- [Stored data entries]
[Start of Attachment]

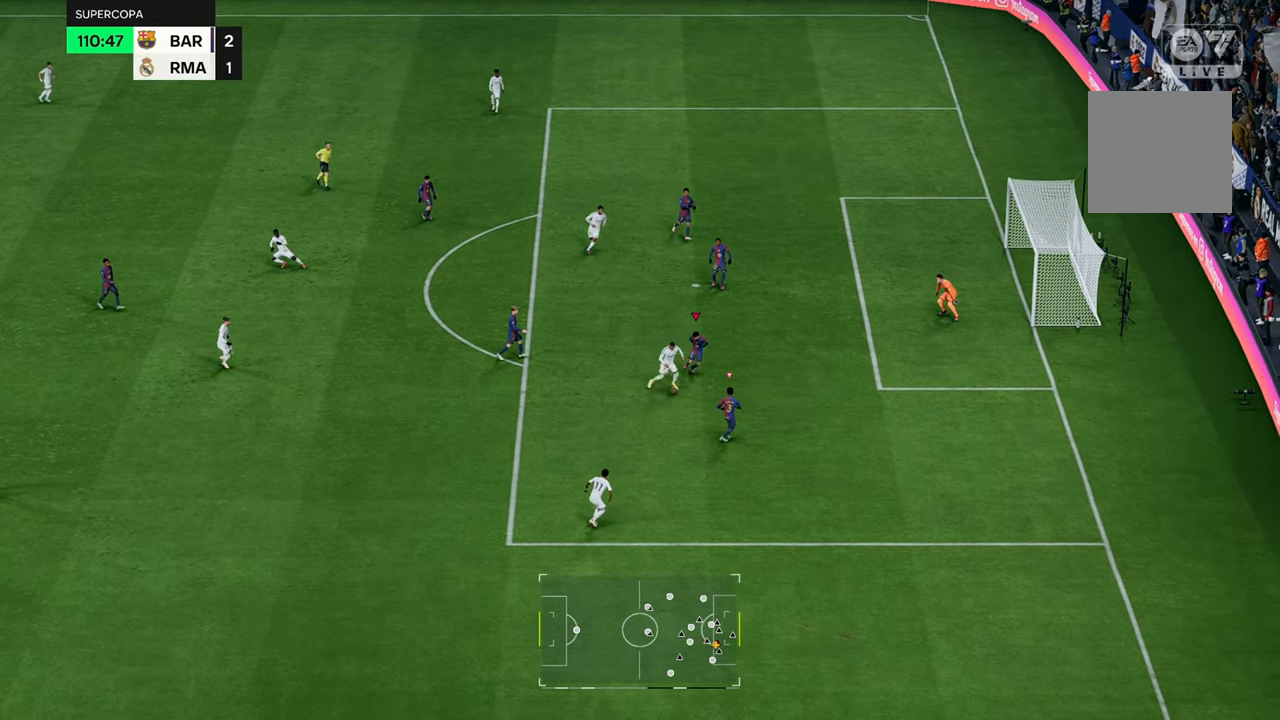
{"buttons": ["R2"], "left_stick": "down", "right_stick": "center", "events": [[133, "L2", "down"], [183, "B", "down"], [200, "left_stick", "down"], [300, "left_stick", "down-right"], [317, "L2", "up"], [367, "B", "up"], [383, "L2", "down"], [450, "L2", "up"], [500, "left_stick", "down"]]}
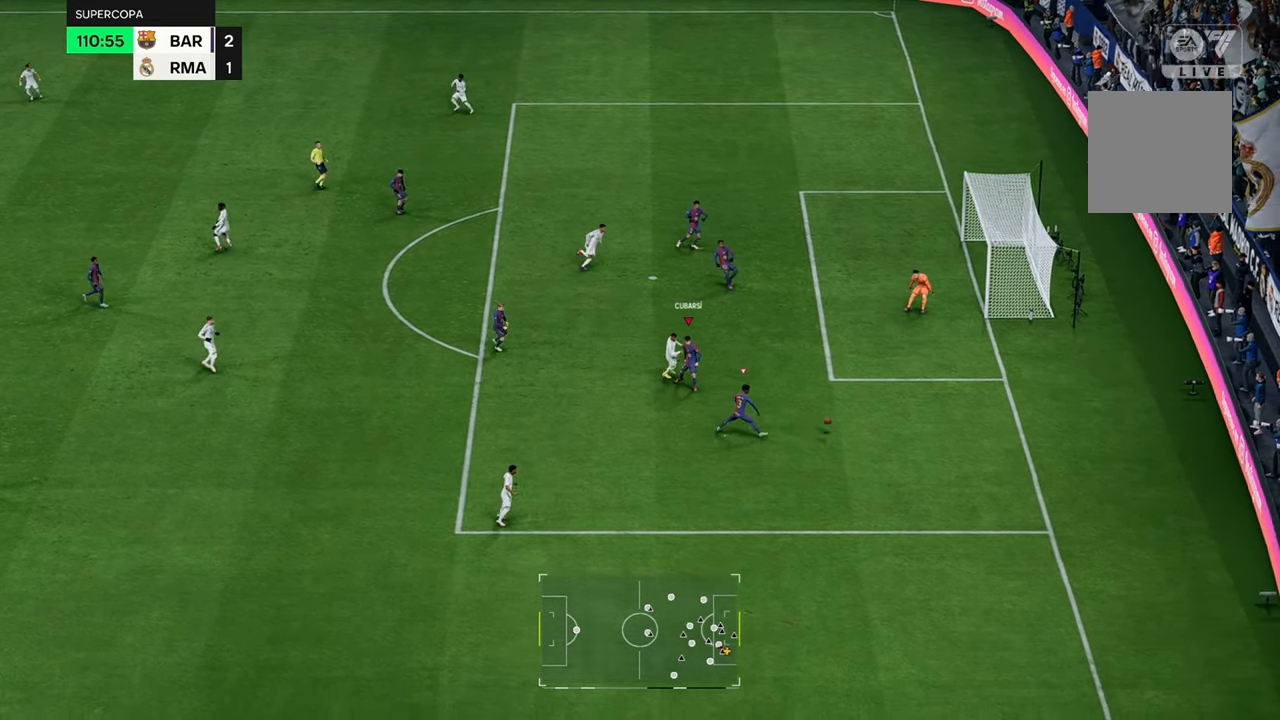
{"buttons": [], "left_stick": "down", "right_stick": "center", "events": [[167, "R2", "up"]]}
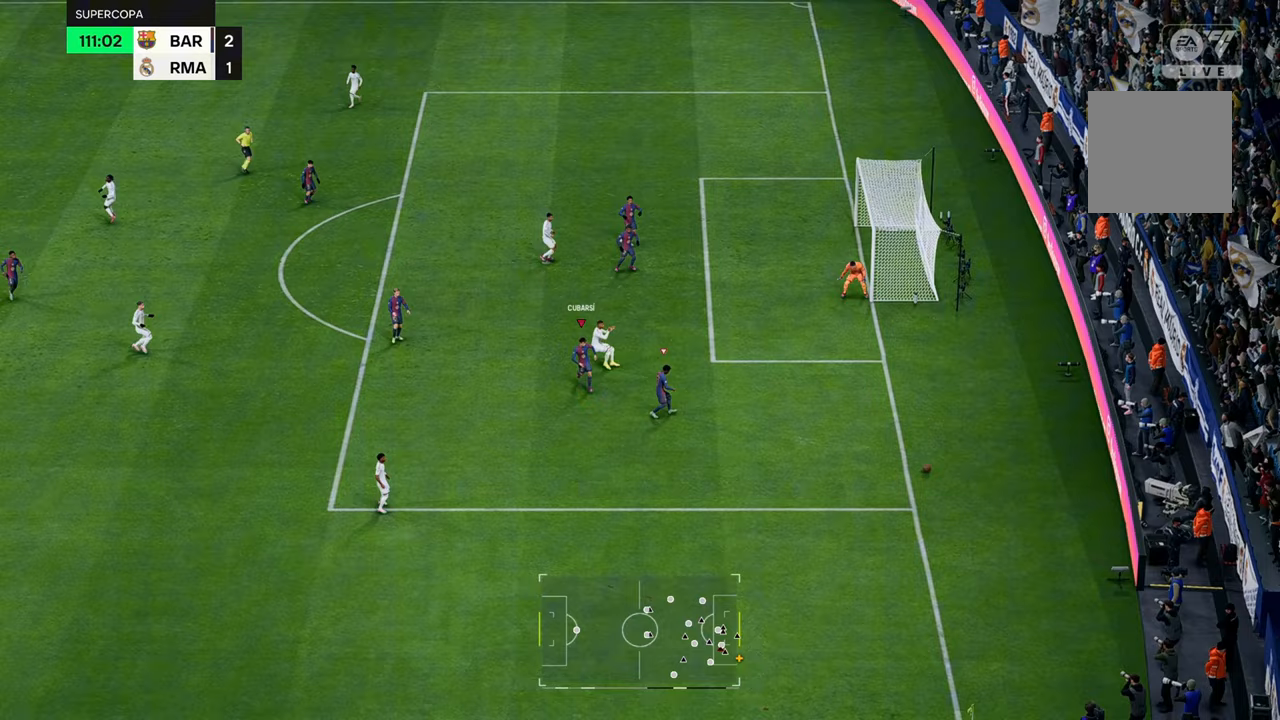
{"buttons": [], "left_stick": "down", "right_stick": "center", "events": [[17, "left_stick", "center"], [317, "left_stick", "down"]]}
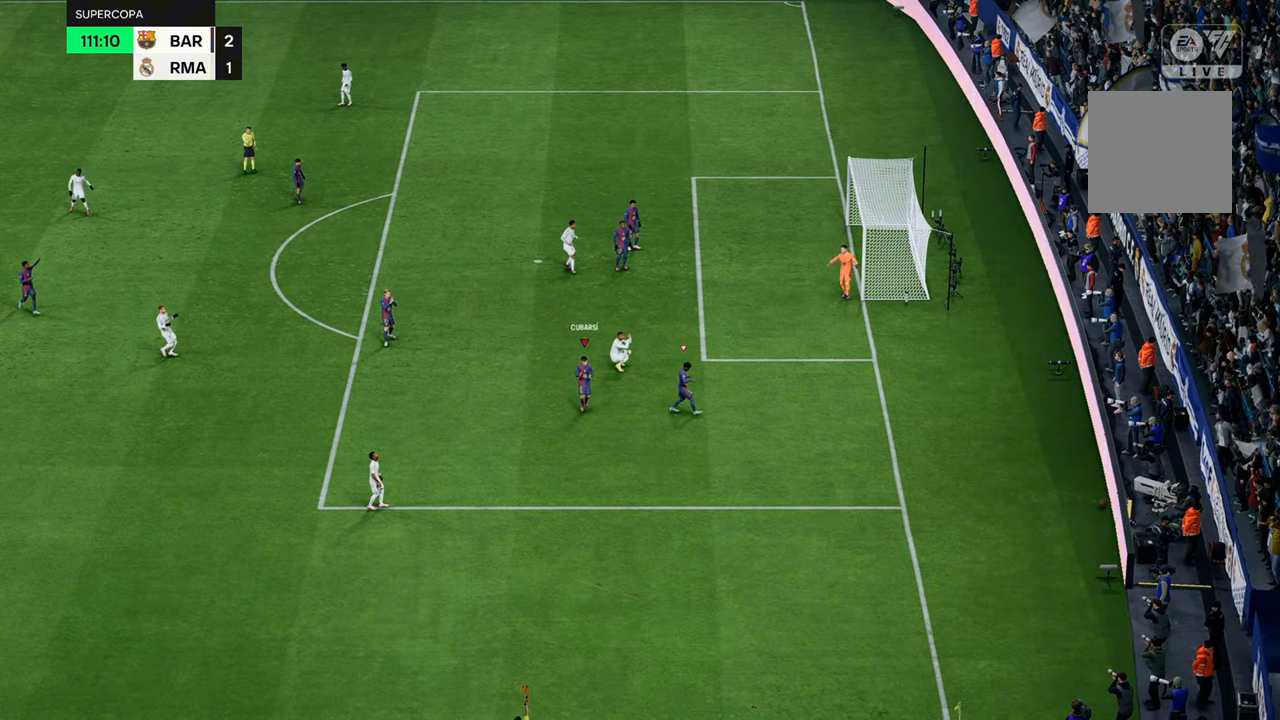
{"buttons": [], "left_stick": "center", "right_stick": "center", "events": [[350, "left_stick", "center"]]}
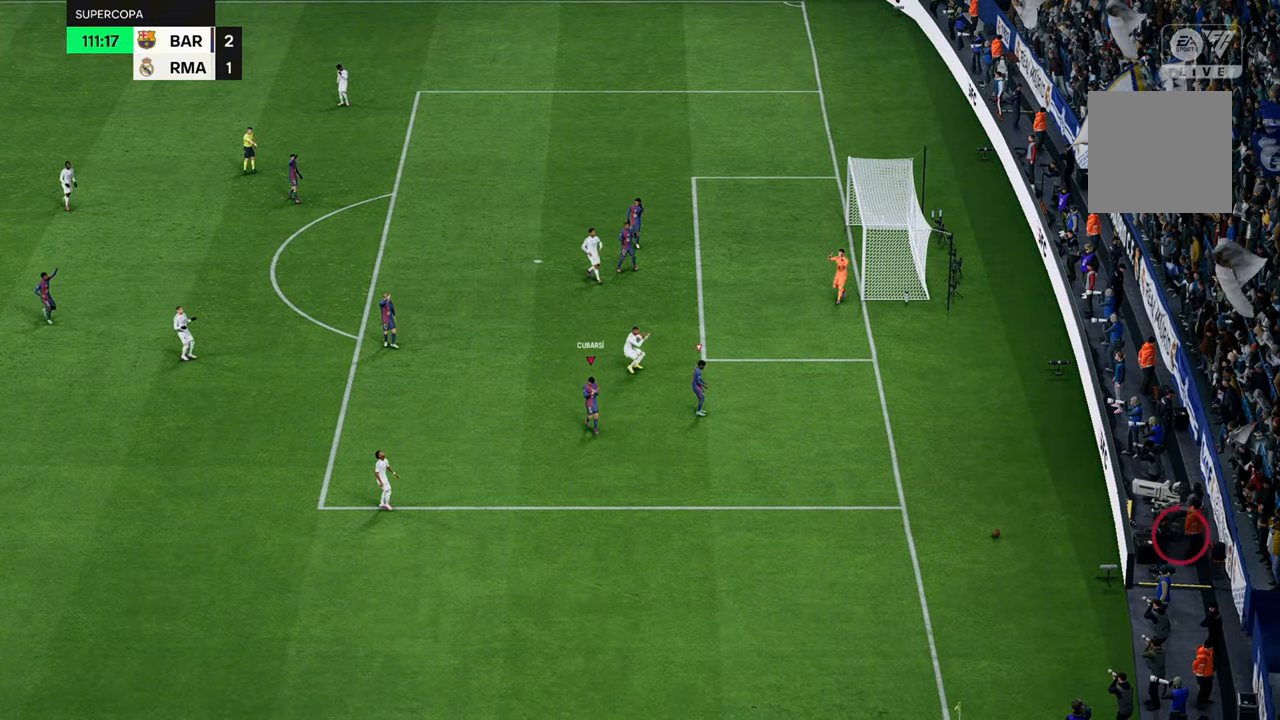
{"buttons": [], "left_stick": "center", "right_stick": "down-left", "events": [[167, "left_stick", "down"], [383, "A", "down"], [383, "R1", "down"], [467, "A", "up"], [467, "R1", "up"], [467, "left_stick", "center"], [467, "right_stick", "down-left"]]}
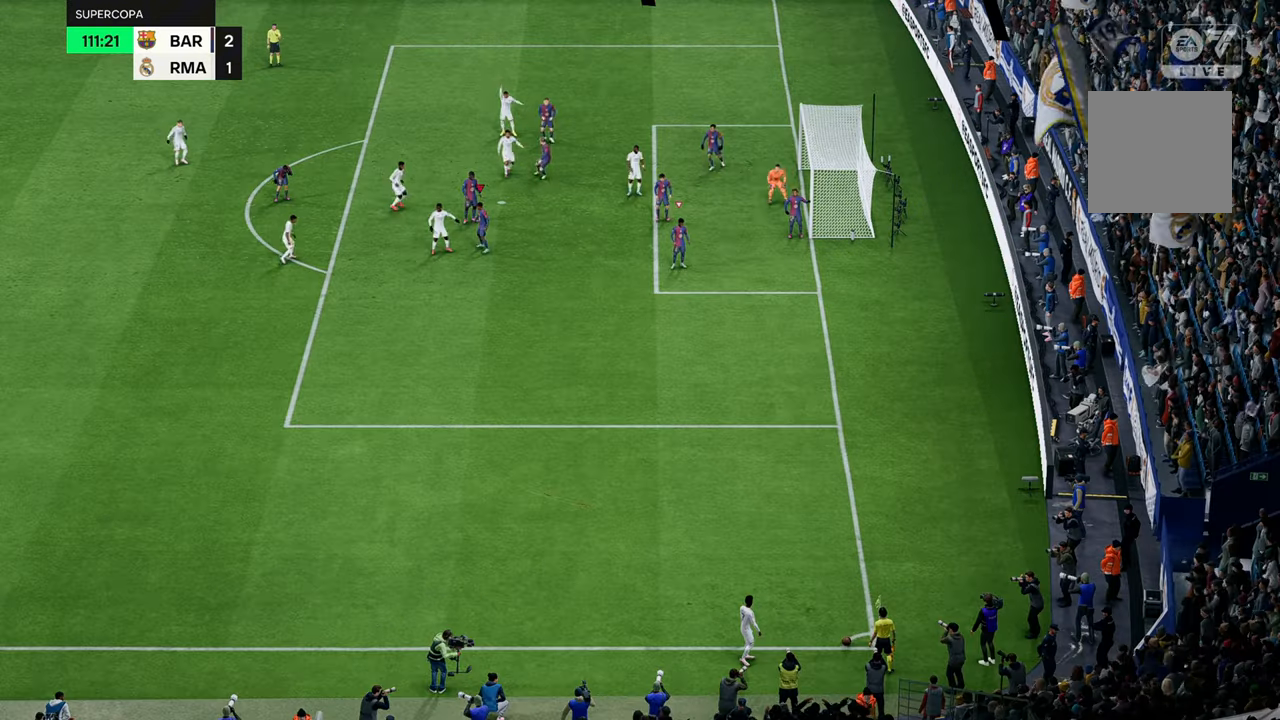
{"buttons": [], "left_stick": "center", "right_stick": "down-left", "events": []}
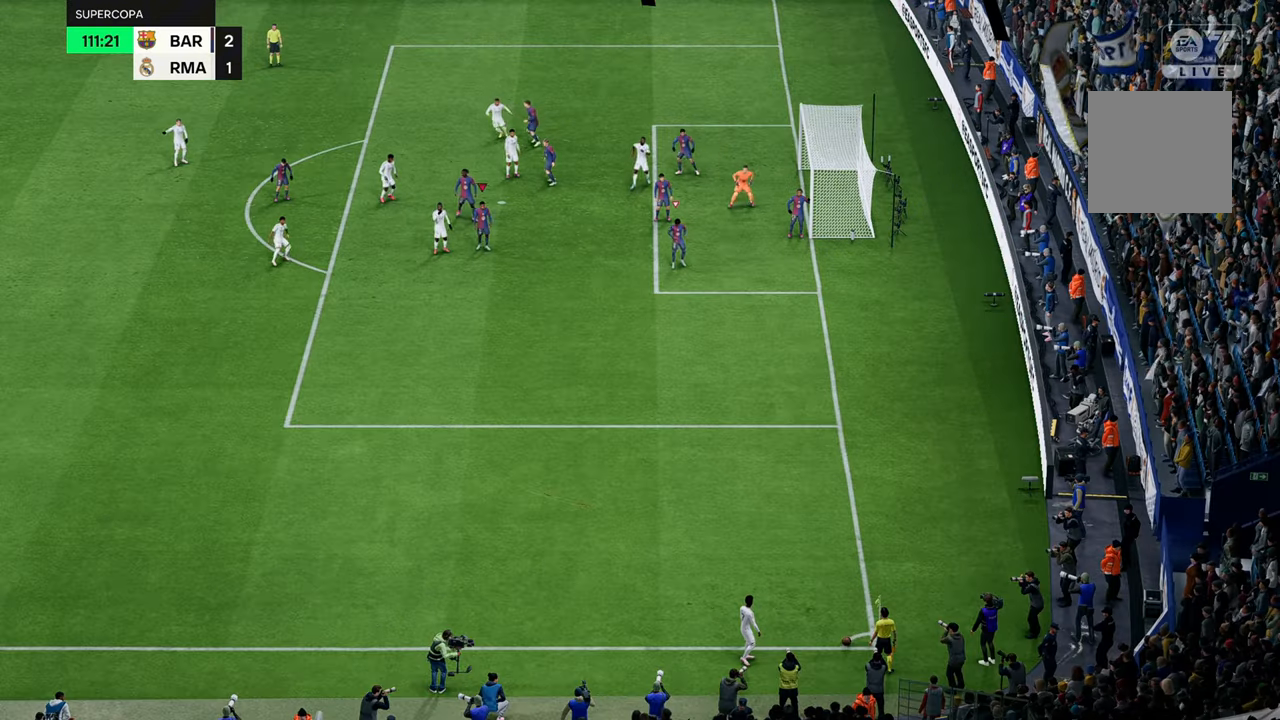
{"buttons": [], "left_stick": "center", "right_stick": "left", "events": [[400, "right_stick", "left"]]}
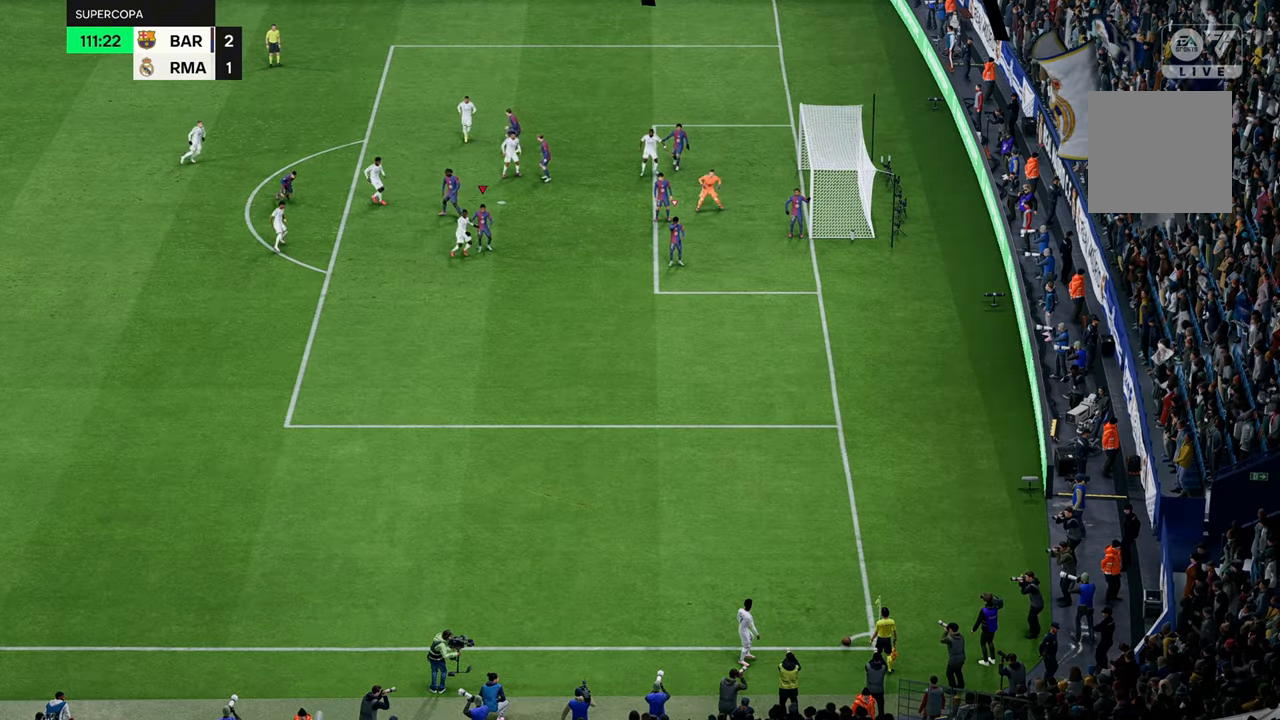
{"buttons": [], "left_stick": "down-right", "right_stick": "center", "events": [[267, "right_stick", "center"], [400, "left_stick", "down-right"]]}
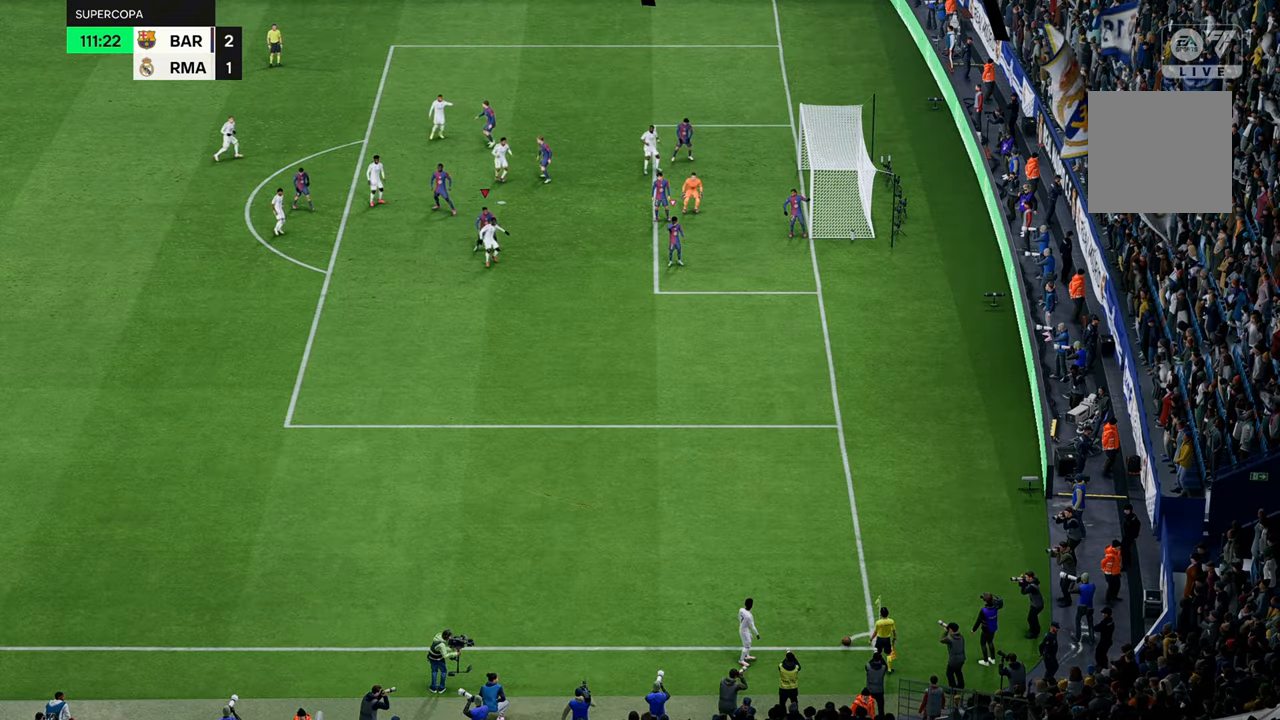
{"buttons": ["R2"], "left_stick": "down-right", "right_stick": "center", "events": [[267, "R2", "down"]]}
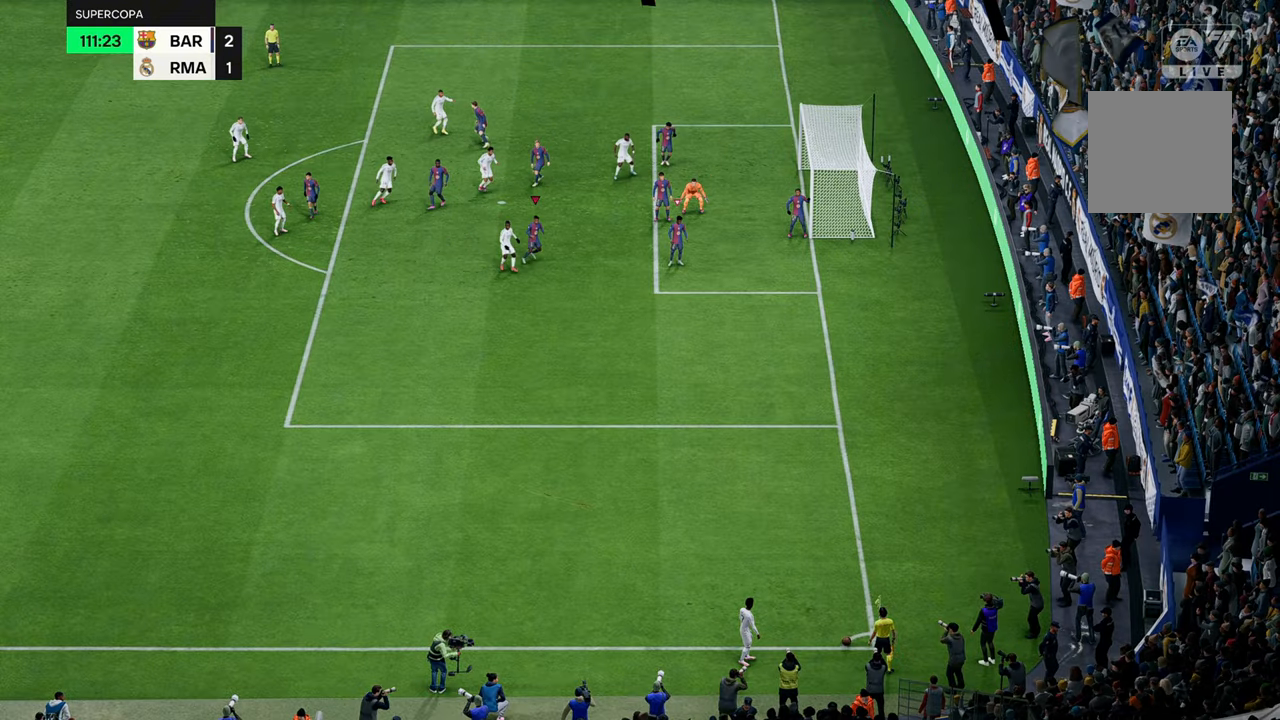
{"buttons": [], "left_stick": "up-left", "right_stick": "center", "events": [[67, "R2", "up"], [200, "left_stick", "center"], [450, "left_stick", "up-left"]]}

[End of Attachment]

- [Task prompt]
The answer is a faithful copy of the records above, with the pictures removed.

- [Solution to the exercise]
{"buttons": ["R2"], "left_stick": "down", "right_stick": "center", "events": [[133, "L2", "down"], [183, "B", "down"], [200, "left_stick", "down"], [300, "left_stick", "down-right"], [317, "L2", "up"], [367, "B", "up"], [383, "L2", "down"], [450, "L2", "up"], [500, "left_stick", "down"]]}
{"buttons": [], "left_stick": "down", "right_stick": "center", "events": [[167, "R2", "up"]]}
{"buttons": [], "left_stick": "down", "right_stick": "center", "events": [[17, "left_stick", "center"], [317, "left_stick", "down"]]}
{"buttons": [], "left_stick": "center", "right_stick": "center", "events": [[350, "left_stick", "center"]]}
{"buttons": [], "left_stick": "center", "right_stick": "down-left", "events": [[167, "left_stick", "down"], [383, "A", "down"], [383, "R1", "down"], [467, "A", "up"], [467, "R1", "up"], [467, "left_stick", "center"], [467, "right_stick", "down-left"]]}
{"buttons": [], "left_stick": "center", "right_stick": "down-left", "events": []}
{"buttons": [], "left_stick": "center", "right_stick": "left", "events": [[400, "right_stick", "left"]]}
{"buttons": [], "left_stick": "down-right", "right_stick": "center", "events": [[267, "right_stick", "center"], [400, "left_stick", "down-right"]]}
{"buttons": ["R2"], "left_stick": "down-right", "right_stick": "center", "events": [[267, "R2", "down"]]}
{"buttons": [], "left_stick": "up-left", "right_stick": "center", "events": [[67, "R2", "up"], [200, "left_stick", "center"], [450, "left_stick", "up-left"]]}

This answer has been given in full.